Stored data entries:
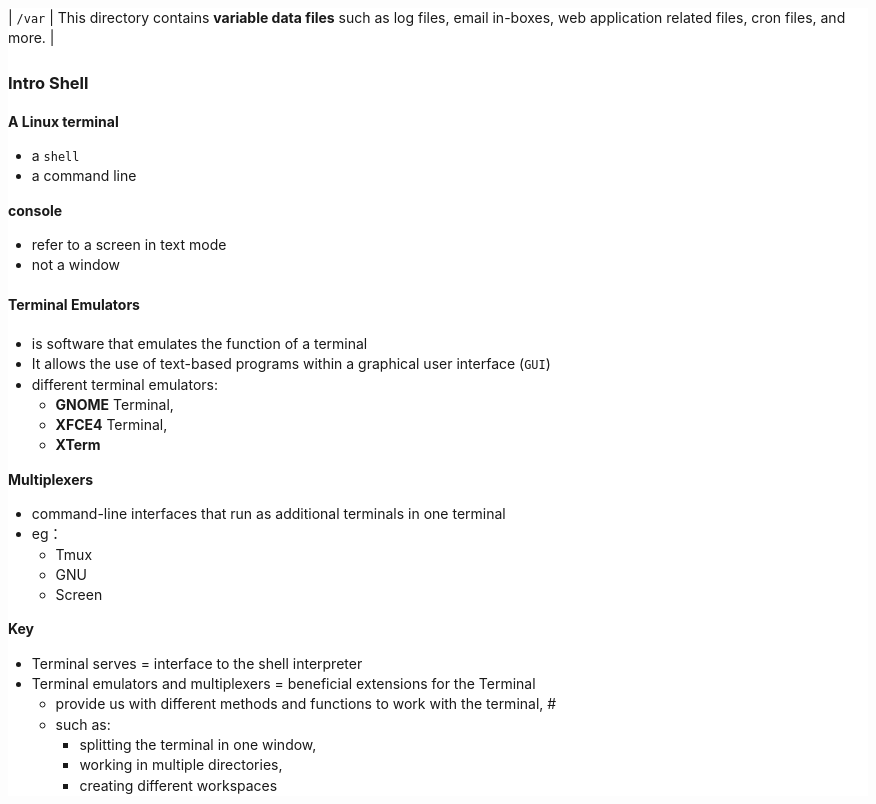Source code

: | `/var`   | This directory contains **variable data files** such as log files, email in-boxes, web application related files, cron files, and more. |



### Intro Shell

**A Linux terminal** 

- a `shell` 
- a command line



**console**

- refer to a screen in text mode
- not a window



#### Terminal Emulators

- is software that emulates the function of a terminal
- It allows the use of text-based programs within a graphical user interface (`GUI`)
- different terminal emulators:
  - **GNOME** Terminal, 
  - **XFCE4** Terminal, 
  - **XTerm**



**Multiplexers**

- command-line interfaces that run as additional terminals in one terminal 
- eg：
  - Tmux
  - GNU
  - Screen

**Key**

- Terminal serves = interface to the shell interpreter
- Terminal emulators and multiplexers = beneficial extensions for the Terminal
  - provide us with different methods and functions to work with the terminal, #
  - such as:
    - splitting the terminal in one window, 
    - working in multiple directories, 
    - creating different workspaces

About this task:
Check each line in the records above for the word "command". Return those that have it.

Answer:
- a command line
- command-line interfaces that run as additional terminals in one terminal 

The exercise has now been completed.